By the time he had returned to play 37 games in 2006-07, he was faced with the added variable of forging his own role and identity with the Greyhounds while returning from a significant injury and showing his best efforts night after night for the scouts in attendance in his draft year.
His selection in the fifth round of the 2007 NHL Draft by the Pittsburgh Penguins was based more on his ceiling than his incomplete accomplishments in the OHL. But Pittsburgh never offered him a contract, which added to his motivation to increase his training and off-season preparation.
“When I was first drafted there, I was kind of still figuring out hockey,” Muzzin said. “I played 30 games that year. I got drafted on ‘that he may turn into something’.”
He’s certainly turning into something with the Los Angeles Kings, evidenced by his 11 points, which rank third amongst rookie defensemen. Overall, his plus-11 is tied for fifth amongst defensemen.
“At the start of the year, you don’t really think about this…you work hard for it, and you want this role, and you want to be able to succeed at it,” Muzzin said. “To get a chance to play along with Drew Doughty – an Olympian, a Norris candidate a couple of years ago, a great defenseman – and to play big minutes, to be doing well at it is pretty special for me right now, and I just want to continue working and getting better at working every day.”
Muzzin isn’t the only one to feel the chemistry on the Kings’ top pairing.
“We’re playing well together,” Doughty said. “In the [Calgary] game[s], we were matched up against Iginla and their top line, and we shut them down.

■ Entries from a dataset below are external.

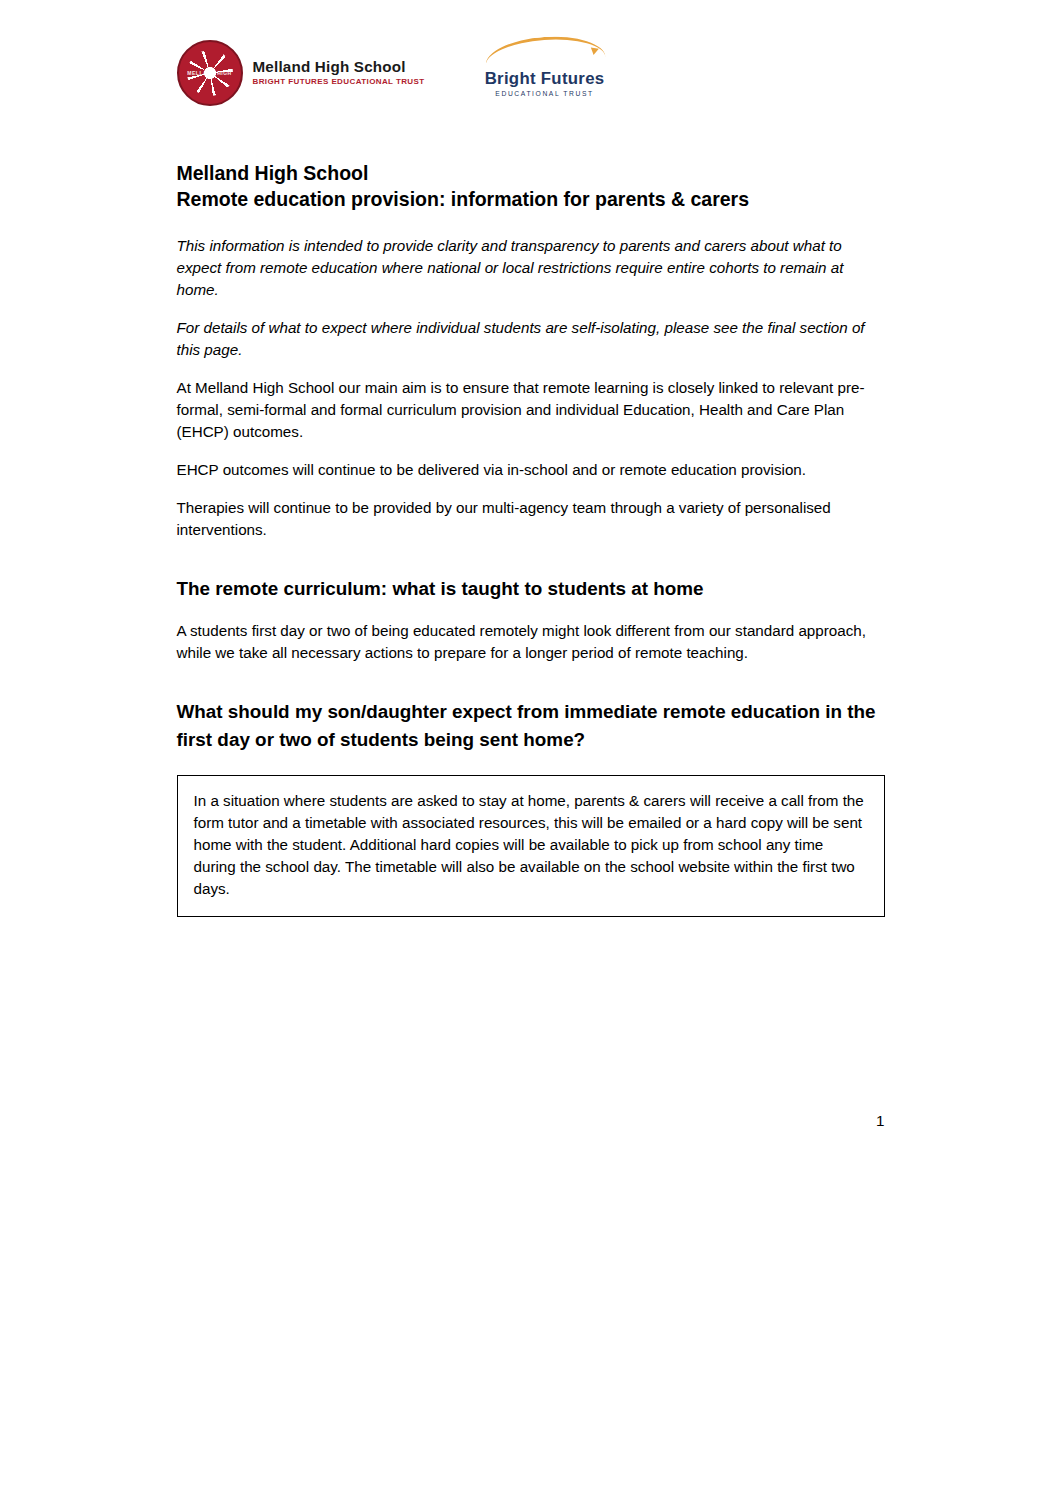Melland High School
Melland High School
BRIGHT FUTURES EDUCATIONAL TRUST
Bright Futures
EDUCATIONAL TRUST
Melland High School
Remote education provision: information for parents & carers
This information is intended to provide clarity and transparency to parents and carers about what to expect from remote education where national or local restrictions require entire cohorts to remain at home.
For details of what to expect where individual students are self-isolating, please see the final section of this page.
At Melland High School our main aim is to ensure that remote learning is closely linked to relevant pre-formal, semi-formal and formal curriculum provision and individual Education, Health and Care Plan (EHCP) outcomes.
EHCP outcomes will continue to be delivered via in-school and or remote education provision.
Therapies will continue to be provided by our multi-agency team through a variety of personalised interventions.
The remote curriculum: what is taught to students at home
A students first day or two of being educated remotely might look different from our standard approach, while we take all necessary actions to prepare for a longer period of remote teaching.
What should my son/daughter expect from immediate remote education in the first day or two of students being sent home?
In a situation where students are asked to stay at home, parents & carers will receive a call from the form tutor and a timetable with associated resources, this will be emailed or a hard copy will be sent home with the student. Additional hard copies will be available to pick up from school any time during the school day. The timetable will also be available on the school website within the first two days.
1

They might have gotten a few points on that power play, but there’s nothing really you can do about that. We moved the puck well. I think he’s good at finding the open space on the line, and I’m doing a good job of passing it to him, and he’s finishing. If he can keep scoring like that, I’m going to keep giving him the puck.”
Lest his recent production balloon his self-identity beyond his 6-foot-3, 215-pound borders, Head Coach Darryl Sutter offered a blunt assessment that called into clarity the essential role he’ll have to play to become a successful defender.
“He’s got to be a great defender to play in the NHL. End of the day, bottom line,” Sutter said. “There are tendencies that other teams have in terms of their forecheck, and top players, and he’ll get it with experience and with better training and better preparation. But he’s got to listen. Otherwise, he won’t.”
It was a message Muzzin was learning in Tuesday’s loss to Phoenix, a game in which he took three minor penalties, one of which siphoned off some encouraging momentum in the third period. There to reinforce the defensive message is his defensive partner, an additional voice under encouragement from the team staff.
“The coaches are always on me to continue to keep helping him with [defensive responsibilities],” Doughty said. “They want me to kind of teach him things along the way, and at the same time, the coaches are watching a lot of video with him and teaching him a lot of things like that. But he’s definitely picked up his physical game, and being that big of a frame, he can lay some guys out.”
Though he has three goals and seven points over his last five games, it’s the defensive maturation that will need to be refined if he’s to continue to be trusted in his own end of the ice and in high-pressure situations.
“That’s our job out there, to be strong defensively,” Muzzin said. “If the offensive points come, that’s great. You always want to contribute offensively and help the team win, but to succeed at being a good defender and shutting down top guys is probably the most important thing for me to continue getting better at and continue working on.”
Like several other young skaters on the Kings’ blueline, there’s still ample room for development in a results-based profession.
“Compared to other sports, and compared to a lot of NHL defensemen, we have five guys that are seniors in college,” Sutter said. “So they’re doing pretty good, but we’re trying to win games.”